═══ Task material ═══

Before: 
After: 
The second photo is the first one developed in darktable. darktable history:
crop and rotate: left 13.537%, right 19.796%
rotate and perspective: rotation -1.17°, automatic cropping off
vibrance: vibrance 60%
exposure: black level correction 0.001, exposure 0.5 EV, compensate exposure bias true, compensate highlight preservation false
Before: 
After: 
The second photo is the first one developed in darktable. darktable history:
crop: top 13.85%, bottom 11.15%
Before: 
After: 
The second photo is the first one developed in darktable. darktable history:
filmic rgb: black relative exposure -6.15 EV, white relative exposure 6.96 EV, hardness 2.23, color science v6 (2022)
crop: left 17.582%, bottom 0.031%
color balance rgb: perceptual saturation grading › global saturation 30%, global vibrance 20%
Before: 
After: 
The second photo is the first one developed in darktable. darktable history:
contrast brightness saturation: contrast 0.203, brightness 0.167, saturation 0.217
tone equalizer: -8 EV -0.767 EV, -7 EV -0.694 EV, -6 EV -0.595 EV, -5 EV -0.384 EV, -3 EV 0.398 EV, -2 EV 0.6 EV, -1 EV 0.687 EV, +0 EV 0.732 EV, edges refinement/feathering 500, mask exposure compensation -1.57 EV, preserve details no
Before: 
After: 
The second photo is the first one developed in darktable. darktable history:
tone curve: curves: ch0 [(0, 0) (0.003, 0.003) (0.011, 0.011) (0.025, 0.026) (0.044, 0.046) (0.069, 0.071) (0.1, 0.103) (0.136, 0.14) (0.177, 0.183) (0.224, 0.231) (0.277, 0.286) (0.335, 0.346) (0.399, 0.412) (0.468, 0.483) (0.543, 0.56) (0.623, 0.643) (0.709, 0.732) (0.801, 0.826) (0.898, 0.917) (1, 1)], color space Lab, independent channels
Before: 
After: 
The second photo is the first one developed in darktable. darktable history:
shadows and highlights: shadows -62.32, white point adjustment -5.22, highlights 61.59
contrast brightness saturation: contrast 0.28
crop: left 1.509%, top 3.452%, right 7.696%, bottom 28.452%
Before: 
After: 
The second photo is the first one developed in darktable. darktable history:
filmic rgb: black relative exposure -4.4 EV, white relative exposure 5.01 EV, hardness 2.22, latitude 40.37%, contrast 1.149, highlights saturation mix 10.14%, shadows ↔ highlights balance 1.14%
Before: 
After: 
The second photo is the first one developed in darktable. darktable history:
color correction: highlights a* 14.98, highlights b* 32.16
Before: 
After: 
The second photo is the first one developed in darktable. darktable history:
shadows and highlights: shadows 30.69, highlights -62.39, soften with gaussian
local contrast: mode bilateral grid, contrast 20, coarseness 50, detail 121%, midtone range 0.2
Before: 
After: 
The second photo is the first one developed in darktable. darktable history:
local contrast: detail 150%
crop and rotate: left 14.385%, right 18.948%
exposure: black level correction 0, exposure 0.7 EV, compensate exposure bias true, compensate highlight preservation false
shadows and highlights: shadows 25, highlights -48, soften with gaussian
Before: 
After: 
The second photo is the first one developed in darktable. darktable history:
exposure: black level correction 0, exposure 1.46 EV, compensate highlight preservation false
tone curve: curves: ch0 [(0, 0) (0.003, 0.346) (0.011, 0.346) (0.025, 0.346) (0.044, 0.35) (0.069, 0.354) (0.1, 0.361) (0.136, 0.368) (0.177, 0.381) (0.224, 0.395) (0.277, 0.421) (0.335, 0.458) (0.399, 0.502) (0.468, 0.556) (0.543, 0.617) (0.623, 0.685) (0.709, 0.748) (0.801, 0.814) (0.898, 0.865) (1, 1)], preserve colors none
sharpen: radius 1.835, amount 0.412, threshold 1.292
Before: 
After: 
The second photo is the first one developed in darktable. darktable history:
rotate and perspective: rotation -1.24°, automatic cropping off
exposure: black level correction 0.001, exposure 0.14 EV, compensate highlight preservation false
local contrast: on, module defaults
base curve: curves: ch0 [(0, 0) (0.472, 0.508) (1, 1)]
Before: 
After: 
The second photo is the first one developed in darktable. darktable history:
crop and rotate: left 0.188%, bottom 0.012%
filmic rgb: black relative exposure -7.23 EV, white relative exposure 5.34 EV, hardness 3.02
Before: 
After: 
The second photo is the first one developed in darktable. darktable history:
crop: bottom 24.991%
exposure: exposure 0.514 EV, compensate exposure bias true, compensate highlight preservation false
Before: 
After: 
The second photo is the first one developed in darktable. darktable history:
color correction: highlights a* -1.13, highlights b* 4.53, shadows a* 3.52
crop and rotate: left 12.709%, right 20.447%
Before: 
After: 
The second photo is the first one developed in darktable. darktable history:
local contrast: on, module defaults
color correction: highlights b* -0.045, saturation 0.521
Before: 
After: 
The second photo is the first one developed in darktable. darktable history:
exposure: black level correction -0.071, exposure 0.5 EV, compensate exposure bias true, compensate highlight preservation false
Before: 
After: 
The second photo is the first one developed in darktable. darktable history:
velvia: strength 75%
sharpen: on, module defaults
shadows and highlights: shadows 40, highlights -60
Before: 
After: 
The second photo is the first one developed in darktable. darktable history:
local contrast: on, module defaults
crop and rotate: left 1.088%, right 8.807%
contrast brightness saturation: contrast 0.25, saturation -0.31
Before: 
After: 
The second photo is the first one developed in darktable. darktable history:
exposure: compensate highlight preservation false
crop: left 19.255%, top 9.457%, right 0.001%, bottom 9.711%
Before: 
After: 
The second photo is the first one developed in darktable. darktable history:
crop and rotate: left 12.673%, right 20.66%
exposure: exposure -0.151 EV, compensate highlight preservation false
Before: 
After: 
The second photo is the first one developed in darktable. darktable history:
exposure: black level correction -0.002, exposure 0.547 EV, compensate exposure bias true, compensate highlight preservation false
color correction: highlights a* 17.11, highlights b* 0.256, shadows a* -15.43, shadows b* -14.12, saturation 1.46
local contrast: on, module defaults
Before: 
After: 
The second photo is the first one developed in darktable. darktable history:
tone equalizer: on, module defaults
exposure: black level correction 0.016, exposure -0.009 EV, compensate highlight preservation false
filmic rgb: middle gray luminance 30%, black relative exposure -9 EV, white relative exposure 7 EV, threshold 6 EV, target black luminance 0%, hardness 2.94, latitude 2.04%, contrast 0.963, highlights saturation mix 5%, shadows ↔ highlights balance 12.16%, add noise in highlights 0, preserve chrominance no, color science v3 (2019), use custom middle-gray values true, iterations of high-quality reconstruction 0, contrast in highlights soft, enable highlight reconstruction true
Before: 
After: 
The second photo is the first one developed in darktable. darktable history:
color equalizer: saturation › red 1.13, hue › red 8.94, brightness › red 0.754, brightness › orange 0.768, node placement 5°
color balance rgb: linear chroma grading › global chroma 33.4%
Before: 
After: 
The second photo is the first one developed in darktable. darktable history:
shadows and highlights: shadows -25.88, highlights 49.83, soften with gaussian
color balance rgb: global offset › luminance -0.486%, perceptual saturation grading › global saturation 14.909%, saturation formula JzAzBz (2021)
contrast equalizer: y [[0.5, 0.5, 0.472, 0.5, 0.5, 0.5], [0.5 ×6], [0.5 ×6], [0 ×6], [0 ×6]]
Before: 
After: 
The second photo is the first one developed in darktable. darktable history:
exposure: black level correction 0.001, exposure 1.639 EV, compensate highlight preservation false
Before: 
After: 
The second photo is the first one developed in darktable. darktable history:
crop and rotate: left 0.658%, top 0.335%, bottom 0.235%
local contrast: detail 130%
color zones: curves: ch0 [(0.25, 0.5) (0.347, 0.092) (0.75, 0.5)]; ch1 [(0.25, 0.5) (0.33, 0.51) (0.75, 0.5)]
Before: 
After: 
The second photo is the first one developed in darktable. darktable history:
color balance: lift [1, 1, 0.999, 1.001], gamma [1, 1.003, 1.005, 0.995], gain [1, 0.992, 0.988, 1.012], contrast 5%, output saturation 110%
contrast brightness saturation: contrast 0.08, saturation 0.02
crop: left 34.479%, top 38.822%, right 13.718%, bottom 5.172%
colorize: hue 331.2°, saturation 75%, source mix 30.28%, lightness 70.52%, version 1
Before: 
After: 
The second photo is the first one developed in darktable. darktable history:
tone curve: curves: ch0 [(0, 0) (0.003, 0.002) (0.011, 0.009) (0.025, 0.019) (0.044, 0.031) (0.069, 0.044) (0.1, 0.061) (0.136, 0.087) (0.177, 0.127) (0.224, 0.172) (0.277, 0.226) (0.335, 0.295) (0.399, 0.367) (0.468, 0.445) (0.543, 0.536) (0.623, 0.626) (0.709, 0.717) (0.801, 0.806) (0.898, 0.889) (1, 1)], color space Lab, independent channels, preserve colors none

═══

Your objective.
Reproduce the entries from the beginning down through the line containing "color balance rgb: perceptual", with "developed" changed to "processed" and everything else left untouched.

Reply.
Before: 
After: 
The second photo is the first one processed in darktable. darktable history:
crop and rotate: left 13.537%, right 19.796%
rotate and perspective: rotation -1.17°, automatic cropping off
vibrance: vibrance 60%
exposure: black level correction 0.001, exposure 0.5 EV, compensate exposure bias true, compensate highlight preservation false
Before: 
After: 
The second photo is the first one processed in darktable. darktable history:
crop: top 13.85%, bottom 11.15%
Before: 
After: 
The second photo is the first one processed in darktable. darktable history:
filmic rgb: black relative exposure -6.15 EV, white relative exposure 6.96 EV, hardness 2.23, color science v6 (2022)
crop: left 17.582%, bottom 0.031%
color balance rgb: perceptual saturation grading › global saturation 30%, global vibrance 20%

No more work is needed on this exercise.